Dementia and early dementia are umbrella terms for brain disorders stemming from neurodegenerative processes. The speed of these processes depends on the individual. “The diagnosis is often done by excluding other factors,” explains Sabine Boerjan from the Centre of Expertise on Dementia. “Forgetfulness, confusion, no longer being able to function in daily life, no longer taking care of oneself, etc. We establish that someone has a form of dementia through a combination of different symptoms.”
A dementia-friendly environment
Some 70% of people with dementia still live at home instead of a residential care centre. The residence must be homelike on the one hand and functional on the other. “People with dementia need to understand the layout, find their way and sense which room is theirs,” says Sabine. “One thing you can do in a residential care centre is add a personal touch. The experience of a given environment is different for everyone. That’s why we should always pay attention to what the individual finds important.”

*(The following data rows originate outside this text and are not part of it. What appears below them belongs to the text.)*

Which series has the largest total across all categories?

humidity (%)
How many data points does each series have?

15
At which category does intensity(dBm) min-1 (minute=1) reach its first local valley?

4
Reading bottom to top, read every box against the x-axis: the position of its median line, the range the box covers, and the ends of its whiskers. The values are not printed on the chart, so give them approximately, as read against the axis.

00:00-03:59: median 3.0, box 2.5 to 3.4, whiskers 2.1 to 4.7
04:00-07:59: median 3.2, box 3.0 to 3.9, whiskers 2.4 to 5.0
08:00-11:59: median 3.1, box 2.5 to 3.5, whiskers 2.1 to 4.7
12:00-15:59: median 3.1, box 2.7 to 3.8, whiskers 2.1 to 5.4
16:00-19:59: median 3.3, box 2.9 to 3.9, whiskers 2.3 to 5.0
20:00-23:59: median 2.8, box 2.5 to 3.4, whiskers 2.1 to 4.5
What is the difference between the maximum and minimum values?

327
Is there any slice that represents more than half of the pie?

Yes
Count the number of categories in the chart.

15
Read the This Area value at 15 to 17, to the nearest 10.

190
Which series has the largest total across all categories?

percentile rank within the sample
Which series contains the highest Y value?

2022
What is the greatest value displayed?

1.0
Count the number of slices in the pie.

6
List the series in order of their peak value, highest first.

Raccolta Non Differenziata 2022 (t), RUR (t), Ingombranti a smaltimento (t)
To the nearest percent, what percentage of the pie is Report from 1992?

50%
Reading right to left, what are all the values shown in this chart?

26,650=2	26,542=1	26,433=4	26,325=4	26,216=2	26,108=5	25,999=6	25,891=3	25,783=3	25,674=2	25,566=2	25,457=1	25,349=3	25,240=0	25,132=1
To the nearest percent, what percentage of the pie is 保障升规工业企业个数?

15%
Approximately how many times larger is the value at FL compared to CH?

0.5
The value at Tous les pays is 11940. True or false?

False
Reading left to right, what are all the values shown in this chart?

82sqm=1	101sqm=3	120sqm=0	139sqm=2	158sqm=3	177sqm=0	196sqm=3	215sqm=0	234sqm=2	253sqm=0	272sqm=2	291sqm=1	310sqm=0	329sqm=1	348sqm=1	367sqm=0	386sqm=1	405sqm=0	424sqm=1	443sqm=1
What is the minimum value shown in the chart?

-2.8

It’s important to take into account what people with dementia recognise, know and feel. This gives them a feeling of familiarity. When they recognise something, they feel more confident and function better. “One example is marking the toilets with a heart, like on the doors of the past,” says Sabine. “Or using plenty of light, especially in the bathroom or dining room. This stimulates brain activity.”
Scents and colours
Older people see colours and nuances less clearly. Working with colour contrasts makes your environment easily visible and also reduces falls. Always choose warm colours, which are more calming and more noticeable. Things are different when you work with scents. “Scents are very personal. They make an emotional connection in our brain,” says Sabine. “We recommend seeing what the person with dementia likes and dislikes. Scent is also strongly linked to taste. In that area, we advise introducing variations in spices, temperatures and textures.”
The feel of materials
Older people with dementia need specific health care furniture. But you can also stimulate brain activity through different materials. Choose soft fabrics in the bedroom and look out for other places where you can alternate between cold and warm-feeling textures. How about noises? “They’re harder to filter out,” says Sabine. “But with the radio on, you can make the sound of trolleys going through care centre corridors disappear into the background.”